If you live in Winslow, Buckinghamshire, you can set your watch by the rumble in the night: freight trains roll through the brand-new station, proving the tracks work. What they don’t do is pick up anyone who actually lives nearby — the passenger services that were supposed to follow the construction have yet to turn up.

The scheme is part of the long-anticipated East West Rail linking Oxford and Milton Keynes as a slice of the wider Oxford–Cambridge growth corridor. The first phase was completed in 2024 and even got a plug in the chancellor’s January 2025 economic speech. Chiltern Railways was due to take over operations in March 2025 and start carrying people soon after. Instead, the timetable has been pushed back and then quietly shelved: first autumn, then the end of 2025, now no opening date at all.

That limbo has local people livid. New homes near Winslow were sold with the promise of commuter links to Oxford, Milton Keynes and even London; instead residents are juggling extra buses, long drives and expensive parking. The local MP has pointed out the oddity: trains run, people don’t — and that gap is causing real disruption.
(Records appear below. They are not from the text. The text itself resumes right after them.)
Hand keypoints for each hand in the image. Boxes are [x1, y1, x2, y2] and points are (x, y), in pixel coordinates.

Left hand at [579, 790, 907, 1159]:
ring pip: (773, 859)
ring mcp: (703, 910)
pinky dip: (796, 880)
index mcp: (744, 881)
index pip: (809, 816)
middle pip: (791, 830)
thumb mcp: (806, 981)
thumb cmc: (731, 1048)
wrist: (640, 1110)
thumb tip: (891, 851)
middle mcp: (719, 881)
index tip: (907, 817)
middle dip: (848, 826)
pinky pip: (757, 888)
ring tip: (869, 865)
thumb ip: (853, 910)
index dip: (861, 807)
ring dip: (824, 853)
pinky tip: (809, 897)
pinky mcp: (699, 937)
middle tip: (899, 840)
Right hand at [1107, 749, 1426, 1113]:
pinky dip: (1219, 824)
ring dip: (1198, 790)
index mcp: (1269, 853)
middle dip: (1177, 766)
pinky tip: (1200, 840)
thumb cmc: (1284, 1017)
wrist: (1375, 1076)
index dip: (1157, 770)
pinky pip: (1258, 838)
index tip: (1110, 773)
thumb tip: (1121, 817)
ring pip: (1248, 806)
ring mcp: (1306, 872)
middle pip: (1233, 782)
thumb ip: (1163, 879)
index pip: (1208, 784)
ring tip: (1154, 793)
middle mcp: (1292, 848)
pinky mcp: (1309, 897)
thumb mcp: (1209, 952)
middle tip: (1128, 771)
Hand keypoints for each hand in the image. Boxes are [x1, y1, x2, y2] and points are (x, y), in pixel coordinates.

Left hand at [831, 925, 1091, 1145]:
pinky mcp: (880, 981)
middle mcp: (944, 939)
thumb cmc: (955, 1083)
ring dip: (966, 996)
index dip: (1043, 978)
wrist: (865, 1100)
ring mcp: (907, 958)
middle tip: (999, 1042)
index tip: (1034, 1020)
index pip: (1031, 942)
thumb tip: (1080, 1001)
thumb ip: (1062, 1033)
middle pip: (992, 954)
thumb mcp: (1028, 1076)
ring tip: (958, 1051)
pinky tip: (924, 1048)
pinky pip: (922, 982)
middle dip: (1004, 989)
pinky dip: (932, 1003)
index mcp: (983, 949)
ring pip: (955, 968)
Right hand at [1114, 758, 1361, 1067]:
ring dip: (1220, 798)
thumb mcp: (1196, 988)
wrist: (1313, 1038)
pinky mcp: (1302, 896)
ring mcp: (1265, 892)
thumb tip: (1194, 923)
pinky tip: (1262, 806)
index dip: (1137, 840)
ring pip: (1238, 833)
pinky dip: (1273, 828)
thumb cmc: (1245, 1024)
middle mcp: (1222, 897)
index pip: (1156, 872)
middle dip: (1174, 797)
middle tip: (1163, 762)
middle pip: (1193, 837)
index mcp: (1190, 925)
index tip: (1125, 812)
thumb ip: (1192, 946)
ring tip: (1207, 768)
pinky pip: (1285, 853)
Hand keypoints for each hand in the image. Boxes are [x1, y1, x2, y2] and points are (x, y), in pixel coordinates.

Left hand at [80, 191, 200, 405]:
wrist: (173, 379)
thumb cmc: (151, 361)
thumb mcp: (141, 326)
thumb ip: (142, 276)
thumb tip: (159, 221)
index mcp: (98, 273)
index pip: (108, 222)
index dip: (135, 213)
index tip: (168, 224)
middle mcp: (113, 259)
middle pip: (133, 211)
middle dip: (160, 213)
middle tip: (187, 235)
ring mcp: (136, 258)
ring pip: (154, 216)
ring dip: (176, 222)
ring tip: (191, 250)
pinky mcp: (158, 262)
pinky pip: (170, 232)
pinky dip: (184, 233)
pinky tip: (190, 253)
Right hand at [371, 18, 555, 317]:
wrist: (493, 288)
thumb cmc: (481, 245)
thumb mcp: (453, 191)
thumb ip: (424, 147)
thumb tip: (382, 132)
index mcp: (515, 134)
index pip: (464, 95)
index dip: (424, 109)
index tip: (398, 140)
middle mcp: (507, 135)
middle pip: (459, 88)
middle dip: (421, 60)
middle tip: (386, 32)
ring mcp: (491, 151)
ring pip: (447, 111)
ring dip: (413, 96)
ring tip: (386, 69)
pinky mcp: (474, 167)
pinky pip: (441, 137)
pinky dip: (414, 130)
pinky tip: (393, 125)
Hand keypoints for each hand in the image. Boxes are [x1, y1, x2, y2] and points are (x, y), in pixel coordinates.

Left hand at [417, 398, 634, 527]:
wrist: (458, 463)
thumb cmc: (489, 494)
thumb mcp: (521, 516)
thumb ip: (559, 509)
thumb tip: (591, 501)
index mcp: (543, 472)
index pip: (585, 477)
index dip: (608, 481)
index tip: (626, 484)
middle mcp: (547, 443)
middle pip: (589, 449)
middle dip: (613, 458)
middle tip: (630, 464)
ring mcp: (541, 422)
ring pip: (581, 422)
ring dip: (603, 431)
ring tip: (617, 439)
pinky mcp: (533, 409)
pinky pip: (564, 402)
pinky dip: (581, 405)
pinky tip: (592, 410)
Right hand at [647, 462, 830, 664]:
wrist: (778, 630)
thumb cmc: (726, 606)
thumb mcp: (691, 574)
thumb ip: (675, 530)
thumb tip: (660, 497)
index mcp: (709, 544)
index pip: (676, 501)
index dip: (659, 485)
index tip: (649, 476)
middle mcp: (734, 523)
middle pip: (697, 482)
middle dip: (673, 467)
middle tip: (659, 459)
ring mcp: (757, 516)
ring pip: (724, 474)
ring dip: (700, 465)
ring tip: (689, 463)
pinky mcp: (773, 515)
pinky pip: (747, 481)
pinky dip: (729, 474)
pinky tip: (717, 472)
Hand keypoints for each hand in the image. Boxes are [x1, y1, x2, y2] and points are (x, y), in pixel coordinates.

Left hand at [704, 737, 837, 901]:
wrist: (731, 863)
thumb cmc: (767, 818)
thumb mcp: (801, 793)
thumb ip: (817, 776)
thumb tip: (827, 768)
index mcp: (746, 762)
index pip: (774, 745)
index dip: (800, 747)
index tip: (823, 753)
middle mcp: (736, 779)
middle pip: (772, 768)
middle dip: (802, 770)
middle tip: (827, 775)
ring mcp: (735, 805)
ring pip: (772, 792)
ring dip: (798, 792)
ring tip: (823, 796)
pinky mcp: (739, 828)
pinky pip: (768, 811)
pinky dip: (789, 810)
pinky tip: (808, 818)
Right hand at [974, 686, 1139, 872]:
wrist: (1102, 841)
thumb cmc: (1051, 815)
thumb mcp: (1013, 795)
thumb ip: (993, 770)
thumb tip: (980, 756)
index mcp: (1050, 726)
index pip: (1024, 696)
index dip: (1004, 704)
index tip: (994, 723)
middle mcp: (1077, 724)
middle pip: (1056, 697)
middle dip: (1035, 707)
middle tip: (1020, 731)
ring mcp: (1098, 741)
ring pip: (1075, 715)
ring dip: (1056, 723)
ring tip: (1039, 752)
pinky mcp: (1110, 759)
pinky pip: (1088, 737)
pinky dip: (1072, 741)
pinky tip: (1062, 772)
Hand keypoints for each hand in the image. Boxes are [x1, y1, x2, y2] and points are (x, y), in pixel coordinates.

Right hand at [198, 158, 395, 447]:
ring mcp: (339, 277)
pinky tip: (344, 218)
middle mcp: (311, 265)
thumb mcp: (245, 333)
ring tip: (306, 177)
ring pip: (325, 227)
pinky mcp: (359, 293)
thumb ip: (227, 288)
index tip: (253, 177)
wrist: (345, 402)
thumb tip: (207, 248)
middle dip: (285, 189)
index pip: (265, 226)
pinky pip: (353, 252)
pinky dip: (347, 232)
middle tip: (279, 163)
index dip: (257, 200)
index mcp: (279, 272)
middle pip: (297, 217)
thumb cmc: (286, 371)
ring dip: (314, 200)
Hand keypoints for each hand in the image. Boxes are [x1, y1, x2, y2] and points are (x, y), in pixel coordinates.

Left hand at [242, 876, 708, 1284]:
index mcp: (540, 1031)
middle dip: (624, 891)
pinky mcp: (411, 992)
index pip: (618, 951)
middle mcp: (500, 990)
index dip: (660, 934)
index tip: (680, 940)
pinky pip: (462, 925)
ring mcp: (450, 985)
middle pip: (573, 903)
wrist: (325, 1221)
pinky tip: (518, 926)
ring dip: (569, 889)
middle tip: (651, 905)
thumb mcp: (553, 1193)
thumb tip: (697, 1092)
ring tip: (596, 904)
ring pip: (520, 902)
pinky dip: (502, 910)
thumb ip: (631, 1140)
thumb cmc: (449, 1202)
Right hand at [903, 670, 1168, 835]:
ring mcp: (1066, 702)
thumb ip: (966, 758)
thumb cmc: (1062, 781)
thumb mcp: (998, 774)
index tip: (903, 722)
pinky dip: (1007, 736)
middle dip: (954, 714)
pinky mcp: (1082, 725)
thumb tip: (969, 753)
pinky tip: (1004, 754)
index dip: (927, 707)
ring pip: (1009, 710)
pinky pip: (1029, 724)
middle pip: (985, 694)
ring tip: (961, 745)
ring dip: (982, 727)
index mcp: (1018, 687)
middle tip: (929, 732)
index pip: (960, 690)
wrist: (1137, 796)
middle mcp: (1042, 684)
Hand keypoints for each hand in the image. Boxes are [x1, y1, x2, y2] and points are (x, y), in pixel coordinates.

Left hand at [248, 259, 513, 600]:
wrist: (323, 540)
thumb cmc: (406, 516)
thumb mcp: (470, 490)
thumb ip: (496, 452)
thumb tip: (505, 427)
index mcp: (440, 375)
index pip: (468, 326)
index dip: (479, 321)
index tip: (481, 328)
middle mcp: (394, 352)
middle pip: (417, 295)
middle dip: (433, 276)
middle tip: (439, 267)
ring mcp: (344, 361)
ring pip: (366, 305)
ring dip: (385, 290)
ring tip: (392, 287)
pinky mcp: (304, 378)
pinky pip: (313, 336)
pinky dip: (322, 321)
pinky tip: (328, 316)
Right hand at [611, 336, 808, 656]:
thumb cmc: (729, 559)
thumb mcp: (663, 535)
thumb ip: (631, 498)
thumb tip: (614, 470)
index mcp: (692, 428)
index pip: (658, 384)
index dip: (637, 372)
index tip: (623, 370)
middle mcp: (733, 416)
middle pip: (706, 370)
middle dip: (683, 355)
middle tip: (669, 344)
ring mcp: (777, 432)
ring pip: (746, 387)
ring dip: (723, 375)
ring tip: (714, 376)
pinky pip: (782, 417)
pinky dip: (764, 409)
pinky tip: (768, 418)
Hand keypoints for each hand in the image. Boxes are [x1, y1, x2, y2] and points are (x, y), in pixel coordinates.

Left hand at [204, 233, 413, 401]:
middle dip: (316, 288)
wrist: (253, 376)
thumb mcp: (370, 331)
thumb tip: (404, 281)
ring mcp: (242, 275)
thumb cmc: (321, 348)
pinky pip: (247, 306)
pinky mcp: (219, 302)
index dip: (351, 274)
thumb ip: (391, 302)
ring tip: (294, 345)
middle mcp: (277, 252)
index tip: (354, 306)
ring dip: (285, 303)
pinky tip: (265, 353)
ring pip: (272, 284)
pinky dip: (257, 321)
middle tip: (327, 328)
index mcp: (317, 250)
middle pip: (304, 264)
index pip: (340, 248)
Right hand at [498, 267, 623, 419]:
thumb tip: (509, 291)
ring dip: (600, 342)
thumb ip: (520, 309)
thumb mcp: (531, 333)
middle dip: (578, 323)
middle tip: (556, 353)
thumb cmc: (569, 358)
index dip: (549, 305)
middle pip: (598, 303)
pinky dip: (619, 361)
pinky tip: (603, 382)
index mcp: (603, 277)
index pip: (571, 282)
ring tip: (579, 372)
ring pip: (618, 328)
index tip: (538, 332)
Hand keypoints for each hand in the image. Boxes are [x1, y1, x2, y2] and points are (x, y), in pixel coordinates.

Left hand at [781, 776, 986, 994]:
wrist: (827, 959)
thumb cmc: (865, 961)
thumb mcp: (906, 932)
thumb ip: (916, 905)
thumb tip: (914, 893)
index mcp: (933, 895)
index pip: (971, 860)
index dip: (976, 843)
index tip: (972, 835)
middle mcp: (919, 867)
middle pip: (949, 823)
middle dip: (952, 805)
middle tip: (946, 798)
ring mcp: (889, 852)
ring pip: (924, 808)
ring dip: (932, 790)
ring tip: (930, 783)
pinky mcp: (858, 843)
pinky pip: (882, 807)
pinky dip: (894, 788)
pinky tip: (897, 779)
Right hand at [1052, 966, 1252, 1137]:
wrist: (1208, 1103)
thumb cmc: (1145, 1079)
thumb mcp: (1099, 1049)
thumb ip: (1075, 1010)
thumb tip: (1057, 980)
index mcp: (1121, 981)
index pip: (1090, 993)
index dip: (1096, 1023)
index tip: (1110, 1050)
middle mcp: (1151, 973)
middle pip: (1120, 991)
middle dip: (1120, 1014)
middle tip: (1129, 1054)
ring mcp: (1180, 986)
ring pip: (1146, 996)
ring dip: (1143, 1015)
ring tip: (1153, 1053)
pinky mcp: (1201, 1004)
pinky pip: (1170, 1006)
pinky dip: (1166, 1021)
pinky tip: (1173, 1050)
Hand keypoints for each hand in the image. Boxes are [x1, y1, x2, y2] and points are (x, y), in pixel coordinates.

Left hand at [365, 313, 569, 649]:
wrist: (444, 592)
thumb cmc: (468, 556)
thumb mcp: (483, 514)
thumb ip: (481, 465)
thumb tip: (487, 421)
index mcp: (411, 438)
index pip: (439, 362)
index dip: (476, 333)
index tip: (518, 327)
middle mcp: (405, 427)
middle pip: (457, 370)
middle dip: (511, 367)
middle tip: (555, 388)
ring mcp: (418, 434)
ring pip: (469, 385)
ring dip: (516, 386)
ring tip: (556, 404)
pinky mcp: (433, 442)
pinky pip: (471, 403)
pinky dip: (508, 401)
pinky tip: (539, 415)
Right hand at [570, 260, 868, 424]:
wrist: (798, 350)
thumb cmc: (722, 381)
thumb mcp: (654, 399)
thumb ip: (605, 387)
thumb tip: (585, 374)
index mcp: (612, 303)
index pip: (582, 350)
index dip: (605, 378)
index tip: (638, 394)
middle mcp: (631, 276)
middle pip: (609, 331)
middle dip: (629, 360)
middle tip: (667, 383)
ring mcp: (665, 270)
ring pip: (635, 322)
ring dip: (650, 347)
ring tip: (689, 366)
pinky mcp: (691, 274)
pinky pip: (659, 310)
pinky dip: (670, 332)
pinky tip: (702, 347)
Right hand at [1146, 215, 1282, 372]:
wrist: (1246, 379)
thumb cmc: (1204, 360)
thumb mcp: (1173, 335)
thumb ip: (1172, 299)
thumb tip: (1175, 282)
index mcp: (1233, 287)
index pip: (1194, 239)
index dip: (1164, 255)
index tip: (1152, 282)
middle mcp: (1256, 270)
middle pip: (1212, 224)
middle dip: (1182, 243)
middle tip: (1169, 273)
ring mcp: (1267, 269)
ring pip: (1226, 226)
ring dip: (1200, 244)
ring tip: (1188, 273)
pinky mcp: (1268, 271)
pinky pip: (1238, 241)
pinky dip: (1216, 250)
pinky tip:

Why the delay? The answer looks like a classic case of modern infrastructure producing a shiny fix for one set of problems while inventing three new ones. Labourious contract negotiations were interrupted by the surprise July 2024 general election, ministers say. There are also practical tasks still to finish: vehicle modifications, driver training, final station handovers and staffing arrangements. Rumours of a dispute over whether short, two-carriage services should run with only a driver have circulated widely — and unions say safety and staffing concerns are very much part of the picture — but officials insist the situation is more complicated than a single row.

Frustration has spilled into the streets. Local councillors organised petitions and protests, and residents complain they moved to Winslow expecting a reliable rail commute to jobs in nearby towns. Instead they’re paying for parking, battling rush-hour traffic and taking two buses to reach some workplaces that were supposed to be a short train ride away.

Part of the mess is structural: a tangle of organisations all pointing at each other. East West Railway Ltd — set up about a decade ago to speed delivery — says it handed a finished line to Network Rail in 2024. Network Rail says construction at Winslow is done and it is supporting Chiltern. Chiltern says the route is in testing and commissioning and that there is still work on trains, the station and operating arrangements. The Department for Transport says it is backing Chiltern as it works with unions and industry partners, while unions argue the delays predate this latest row and stem from long-standing decisions and planning issues.

There’s a faint promise that the impending creation of Great British Railways and the nationalisation of some services could smooth this kind of wrangling in future. For now, though, Winslow has a fully built, fully tangible railway performing a narrower job than advertised: it moves freight, it makes a lot of noise, and it leaves people waiting on platforms that look ready for passengers who are still nowhere in sight. If infrastructure can solve a problem and create three more, this one’s earned its apprenticeship; let’s hope it graduates to carrying actual commuters before residents take up nocturnal percussion.